Life Insurance as a Possible College Saving Tool
There are many “college savings plans” which are actually rebranded life insurance policies. Are companies trying to hide something with these products? No. They are just trying to get consumers to pay attention to another option while navigating around the bad press that life insurance has received in the past. Providers include Gerber Life Plan for College, New York Life, Met Life, American Family, and many others.
The Pros and Cons of Life Insurance as a College Savings Tool
- Ensure Student(s) Have College Money
- Cash Value does NOT Impact Financial Aid Calculations
- Can Often Borrow from Life Insurance Policy
- Poor Growth Potential
- Longer-Term College Investments
- Withdrawals ARE Considered Income
Ensure Student(s) Have College Money
Life policies nsure that the student has the needed money for college in case the parent, grandparent, aunt or uncle dies. No other financial instrument has the same power to fill financial needs when an unexpected death occurs.
Cash Value does NOT Impact Financial Aid Calculations
Cash value in a life policy does not impact financial aid calculations. Unlike practically all other types of investments, money inside the life policy is not counted on the FAFSA or CSS Profile. This can make the life policy a very effective financial aid shelter.
Can Often Borrow from Life Insurance Policy
Borrowing against a life insurance policy is a way to get cash for college, at a very low cost to you, which will not negatively impact your EFC. Borrowing against a life policy typically has net costs in the range of 0.5% to 1.5% interest, and most of that goes back into your policy. Sometimes you don’t have to pay it back at all. Also since it’s technically a loan, it is not considered income.
Poor Growth Potential
Life insurance policies do not have good growth potential. In shaky economic times, many people may like the slow, plodding, security of a life policy. But if you are looking for growth, life policies are not designed for it.

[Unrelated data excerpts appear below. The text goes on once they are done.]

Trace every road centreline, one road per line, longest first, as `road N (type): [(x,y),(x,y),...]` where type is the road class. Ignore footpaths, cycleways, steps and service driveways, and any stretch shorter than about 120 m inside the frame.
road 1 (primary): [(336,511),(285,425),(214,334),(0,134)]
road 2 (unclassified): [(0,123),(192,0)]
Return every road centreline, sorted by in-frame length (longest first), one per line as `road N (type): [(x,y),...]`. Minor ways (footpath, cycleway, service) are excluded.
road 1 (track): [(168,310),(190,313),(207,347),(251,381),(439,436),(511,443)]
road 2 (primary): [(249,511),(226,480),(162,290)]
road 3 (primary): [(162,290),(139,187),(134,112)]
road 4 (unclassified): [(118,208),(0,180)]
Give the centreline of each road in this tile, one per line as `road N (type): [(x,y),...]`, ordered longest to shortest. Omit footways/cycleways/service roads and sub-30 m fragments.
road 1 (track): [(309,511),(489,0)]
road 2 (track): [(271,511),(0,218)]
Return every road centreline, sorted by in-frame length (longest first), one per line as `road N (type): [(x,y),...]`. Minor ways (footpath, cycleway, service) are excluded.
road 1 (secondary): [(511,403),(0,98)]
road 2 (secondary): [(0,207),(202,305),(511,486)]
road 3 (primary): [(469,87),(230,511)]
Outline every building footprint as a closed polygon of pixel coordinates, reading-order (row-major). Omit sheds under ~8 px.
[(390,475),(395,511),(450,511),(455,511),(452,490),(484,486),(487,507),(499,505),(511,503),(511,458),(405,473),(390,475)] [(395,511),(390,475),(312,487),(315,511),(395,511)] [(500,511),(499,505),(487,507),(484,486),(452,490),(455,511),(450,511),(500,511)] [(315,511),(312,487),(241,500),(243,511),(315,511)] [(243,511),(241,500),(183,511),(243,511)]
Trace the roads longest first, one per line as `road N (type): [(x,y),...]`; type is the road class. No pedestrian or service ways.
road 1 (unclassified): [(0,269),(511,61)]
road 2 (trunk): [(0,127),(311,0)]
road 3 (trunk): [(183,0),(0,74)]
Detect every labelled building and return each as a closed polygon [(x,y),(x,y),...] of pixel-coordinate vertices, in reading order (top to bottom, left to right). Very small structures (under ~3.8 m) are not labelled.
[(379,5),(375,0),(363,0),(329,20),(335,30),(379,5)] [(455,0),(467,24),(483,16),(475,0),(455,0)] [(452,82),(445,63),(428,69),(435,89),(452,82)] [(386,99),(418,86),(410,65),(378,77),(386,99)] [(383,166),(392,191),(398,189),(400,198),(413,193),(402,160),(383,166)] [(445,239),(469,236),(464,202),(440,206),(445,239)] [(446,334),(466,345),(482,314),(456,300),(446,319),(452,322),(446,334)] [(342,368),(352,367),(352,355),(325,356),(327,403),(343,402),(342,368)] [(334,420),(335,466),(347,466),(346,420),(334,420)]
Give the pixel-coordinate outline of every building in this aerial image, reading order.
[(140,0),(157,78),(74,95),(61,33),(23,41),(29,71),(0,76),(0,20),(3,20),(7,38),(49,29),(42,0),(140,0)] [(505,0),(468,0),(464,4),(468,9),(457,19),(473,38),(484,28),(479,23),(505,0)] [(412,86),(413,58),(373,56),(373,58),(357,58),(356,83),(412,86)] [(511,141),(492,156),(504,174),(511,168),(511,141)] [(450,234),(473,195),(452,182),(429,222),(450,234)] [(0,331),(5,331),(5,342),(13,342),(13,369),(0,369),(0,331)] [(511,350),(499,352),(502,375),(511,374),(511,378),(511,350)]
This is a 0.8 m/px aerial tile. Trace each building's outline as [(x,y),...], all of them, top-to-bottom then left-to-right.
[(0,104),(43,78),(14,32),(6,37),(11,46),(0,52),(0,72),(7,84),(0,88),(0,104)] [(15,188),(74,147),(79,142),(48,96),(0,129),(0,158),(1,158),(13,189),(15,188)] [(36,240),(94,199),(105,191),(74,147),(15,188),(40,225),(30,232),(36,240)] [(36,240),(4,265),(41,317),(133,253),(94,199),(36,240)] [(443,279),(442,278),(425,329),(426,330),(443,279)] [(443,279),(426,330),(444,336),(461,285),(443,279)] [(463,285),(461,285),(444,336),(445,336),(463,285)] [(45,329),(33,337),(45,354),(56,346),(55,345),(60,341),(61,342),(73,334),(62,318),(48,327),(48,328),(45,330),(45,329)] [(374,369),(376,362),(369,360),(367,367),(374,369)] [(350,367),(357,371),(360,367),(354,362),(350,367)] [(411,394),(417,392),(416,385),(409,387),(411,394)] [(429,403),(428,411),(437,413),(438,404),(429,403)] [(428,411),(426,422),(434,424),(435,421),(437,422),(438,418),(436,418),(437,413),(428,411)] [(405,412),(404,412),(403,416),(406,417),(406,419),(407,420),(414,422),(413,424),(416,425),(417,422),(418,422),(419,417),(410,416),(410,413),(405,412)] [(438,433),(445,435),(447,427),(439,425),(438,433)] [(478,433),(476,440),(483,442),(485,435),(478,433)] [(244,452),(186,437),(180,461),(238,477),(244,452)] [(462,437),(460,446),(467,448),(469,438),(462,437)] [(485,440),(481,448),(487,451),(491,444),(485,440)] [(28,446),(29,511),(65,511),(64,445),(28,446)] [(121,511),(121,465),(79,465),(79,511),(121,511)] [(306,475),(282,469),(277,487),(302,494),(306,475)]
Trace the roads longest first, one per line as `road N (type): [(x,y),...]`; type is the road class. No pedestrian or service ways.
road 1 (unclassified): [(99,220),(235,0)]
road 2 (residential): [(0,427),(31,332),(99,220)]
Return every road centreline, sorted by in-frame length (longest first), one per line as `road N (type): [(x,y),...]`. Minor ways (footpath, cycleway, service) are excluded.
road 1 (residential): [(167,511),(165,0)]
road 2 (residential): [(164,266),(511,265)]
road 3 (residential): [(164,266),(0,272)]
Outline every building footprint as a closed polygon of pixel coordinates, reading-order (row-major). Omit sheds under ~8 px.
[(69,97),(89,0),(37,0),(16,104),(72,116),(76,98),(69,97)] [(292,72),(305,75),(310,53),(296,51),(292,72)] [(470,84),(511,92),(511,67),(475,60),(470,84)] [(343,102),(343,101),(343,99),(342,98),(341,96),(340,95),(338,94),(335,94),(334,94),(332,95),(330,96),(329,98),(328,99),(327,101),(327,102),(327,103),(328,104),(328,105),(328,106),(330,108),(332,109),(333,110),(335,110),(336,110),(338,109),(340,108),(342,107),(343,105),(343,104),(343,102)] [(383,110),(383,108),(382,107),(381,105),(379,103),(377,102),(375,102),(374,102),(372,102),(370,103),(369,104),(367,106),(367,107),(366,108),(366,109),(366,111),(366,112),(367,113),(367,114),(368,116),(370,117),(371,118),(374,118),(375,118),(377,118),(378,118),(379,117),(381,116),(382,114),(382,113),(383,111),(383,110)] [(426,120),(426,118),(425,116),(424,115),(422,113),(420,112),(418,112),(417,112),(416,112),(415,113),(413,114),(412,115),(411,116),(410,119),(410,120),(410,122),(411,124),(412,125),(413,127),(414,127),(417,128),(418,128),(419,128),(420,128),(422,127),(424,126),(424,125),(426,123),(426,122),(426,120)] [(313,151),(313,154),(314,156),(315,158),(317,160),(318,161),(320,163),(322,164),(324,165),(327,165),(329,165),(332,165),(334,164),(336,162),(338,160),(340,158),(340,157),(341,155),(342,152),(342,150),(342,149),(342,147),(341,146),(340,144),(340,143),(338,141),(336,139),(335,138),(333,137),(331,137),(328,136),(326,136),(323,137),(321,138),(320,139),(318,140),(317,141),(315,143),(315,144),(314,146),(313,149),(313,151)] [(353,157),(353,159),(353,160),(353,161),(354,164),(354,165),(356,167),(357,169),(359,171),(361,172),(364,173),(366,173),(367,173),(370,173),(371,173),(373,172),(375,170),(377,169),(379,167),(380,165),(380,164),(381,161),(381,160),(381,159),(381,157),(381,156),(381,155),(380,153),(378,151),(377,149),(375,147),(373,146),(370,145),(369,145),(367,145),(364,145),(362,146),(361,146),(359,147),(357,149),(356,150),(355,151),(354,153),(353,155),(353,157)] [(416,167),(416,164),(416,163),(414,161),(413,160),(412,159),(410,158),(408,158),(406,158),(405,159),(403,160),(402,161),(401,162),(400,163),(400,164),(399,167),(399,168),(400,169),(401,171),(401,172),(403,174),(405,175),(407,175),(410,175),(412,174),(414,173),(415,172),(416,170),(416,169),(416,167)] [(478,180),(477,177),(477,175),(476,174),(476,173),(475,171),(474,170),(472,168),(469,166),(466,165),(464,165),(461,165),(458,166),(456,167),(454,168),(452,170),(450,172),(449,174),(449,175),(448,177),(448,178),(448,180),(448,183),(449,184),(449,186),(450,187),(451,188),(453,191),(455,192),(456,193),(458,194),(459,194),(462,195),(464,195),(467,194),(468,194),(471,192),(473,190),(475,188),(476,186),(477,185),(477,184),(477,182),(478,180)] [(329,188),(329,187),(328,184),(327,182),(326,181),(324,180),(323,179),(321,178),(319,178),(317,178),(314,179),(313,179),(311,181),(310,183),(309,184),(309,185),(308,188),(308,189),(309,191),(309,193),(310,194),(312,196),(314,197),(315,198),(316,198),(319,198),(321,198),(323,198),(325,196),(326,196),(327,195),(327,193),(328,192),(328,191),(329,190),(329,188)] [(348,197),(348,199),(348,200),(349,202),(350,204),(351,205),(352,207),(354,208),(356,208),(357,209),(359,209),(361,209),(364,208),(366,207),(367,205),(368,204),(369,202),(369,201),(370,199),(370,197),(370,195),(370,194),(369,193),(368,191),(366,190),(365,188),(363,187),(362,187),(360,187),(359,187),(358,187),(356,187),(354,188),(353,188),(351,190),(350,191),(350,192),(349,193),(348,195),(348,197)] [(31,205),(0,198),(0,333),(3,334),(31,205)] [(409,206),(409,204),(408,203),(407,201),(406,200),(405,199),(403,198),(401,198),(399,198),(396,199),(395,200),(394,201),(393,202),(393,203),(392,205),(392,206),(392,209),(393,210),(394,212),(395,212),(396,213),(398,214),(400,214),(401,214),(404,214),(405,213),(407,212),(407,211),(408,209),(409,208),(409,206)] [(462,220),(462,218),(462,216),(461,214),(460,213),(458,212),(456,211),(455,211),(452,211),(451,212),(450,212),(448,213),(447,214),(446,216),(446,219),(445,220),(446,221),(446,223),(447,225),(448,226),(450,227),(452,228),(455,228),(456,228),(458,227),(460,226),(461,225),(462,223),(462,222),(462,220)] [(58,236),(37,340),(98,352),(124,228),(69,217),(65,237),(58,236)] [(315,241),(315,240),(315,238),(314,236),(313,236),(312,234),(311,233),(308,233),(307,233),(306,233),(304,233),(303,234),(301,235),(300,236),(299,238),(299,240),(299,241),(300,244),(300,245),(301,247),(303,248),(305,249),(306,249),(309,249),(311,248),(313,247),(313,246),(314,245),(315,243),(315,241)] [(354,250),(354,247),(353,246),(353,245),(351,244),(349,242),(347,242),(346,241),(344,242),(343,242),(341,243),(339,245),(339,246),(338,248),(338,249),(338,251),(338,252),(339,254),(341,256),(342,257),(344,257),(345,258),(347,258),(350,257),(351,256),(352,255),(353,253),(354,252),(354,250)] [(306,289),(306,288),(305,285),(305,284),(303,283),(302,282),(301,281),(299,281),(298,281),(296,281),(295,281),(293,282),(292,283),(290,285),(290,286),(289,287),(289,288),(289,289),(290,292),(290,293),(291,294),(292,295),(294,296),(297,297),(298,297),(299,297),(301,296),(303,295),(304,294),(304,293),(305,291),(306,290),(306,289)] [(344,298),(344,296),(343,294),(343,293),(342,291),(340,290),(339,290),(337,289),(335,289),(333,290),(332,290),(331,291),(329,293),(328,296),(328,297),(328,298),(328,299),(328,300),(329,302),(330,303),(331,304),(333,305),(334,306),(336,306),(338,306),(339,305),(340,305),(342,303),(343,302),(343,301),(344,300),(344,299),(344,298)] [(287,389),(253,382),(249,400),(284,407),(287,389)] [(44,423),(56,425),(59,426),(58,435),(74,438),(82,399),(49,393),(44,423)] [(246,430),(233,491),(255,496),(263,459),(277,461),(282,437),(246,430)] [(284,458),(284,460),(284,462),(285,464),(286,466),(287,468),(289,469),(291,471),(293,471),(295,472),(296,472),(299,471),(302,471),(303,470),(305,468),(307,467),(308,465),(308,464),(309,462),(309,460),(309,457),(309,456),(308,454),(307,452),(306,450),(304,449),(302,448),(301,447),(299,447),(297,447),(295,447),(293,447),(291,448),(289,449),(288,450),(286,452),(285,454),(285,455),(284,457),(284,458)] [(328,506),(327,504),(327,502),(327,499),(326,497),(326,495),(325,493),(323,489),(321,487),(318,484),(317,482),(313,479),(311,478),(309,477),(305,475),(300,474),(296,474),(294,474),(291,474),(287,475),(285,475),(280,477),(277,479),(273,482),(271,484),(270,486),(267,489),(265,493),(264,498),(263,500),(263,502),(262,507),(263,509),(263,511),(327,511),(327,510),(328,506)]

Longer-Term College Investments
Life policies are not good choices for any savings plans shorter than ten years in most cases. If you are looking for someplace to put money and take back out in the short term, the fees and penalties on life policies will often eat up any benefit.
Withdrawals ARE Considered Income
Withdrawals from a life policy are considered income by the financial aid process. Unlike loans, cash withdrawals show up on your financial aid forms and drive up your EFC. If your life policy was heavily funded up front, you run the risk of not being able to borrow money and all money coming back out of the policy will be treated as a cash withdrawal (it’s called a modified endowment contract).